Ellende, verlossing en dankbaarheid
J.W.N. van Dooijeweert | Geen reacties | 11-02-2019| 16:00
Vraag
Een vraag voor evangelist Van Dooijeweert. Een vraag waarmee ik al zo vaak ben vastgelopen. Misschien ligt deze vraag teveel op het theologische vlak. Ik heb geen theologie gestudeerd. Nu dacht ik dat u deze vraag ook in Peru moet oplossen als u daar de predikanten les geeft. De meesten van hen hebben toch ook geen theologiestudie gedaan. Daarom wil ik graag van u een antwoord horen.
Hoe zit dat nu precies met ellende, verlossing en dankbaarheid?
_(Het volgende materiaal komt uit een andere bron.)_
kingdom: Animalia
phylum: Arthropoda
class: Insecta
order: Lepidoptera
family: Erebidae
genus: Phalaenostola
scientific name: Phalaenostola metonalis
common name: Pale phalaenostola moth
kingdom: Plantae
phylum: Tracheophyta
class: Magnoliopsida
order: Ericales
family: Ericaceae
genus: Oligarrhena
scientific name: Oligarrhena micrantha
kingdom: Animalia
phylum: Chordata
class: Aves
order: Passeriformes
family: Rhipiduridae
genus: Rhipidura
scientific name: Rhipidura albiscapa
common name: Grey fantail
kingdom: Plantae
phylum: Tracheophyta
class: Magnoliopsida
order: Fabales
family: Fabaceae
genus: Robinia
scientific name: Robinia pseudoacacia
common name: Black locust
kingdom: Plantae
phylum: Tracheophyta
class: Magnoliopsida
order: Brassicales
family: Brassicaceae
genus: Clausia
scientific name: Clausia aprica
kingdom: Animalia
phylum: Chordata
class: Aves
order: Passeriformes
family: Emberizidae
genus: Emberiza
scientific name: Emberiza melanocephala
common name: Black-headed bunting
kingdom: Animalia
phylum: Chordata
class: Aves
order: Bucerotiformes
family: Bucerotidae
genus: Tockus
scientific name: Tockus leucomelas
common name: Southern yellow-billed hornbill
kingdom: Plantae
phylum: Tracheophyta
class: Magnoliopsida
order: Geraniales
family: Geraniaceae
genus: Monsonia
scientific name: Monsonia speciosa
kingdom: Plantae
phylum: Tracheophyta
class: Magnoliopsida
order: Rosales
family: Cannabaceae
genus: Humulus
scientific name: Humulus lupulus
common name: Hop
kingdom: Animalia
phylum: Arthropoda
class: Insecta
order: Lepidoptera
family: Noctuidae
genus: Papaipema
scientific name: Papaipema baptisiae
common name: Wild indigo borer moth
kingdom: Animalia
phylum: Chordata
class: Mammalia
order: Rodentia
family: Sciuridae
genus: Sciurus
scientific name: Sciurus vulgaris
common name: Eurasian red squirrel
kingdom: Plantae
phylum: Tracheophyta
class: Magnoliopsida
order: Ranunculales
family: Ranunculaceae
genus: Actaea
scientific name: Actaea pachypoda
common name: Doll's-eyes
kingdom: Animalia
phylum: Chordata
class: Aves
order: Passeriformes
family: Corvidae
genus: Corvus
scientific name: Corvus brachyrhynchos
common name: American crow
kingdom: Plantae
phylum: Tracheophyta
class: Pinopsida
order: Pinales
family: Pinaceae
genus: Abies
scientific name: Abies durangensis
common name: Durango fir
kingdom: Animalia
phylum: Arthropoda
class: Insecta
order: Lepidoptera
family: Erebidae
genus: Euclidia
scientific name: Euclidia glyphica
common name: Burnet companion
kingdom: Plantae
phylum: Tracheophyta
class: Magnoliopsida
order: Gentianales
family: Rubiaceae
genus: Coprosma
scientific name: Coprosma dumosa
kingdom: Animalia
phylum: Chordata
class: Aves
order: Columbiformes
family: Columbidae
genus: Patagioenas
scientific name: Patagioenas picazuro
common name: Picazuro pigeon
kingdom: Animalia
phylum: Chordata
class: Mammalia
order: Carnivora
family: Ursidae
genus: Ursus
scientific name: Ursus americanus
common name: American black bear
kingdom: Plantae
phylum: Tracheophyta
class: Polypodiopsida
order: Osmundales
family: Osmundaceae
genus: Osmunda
Kunt u het een beetje verduidelijken? Is dat de weg om bekeerd te worden? Ik vraag het even een beetje vreemd: moet je al die punten beleven en kun je dan pas zeggen dat je een kind van God bent? Moet ik eerst ellende voelen en dan pas naar de Heere Jezus roepen? En als Hij mij bekeert, voel ik me dan toch nog ellendig of nooit meer? Moet zo je weg gegaan zijn om de Heiland te leren kennen?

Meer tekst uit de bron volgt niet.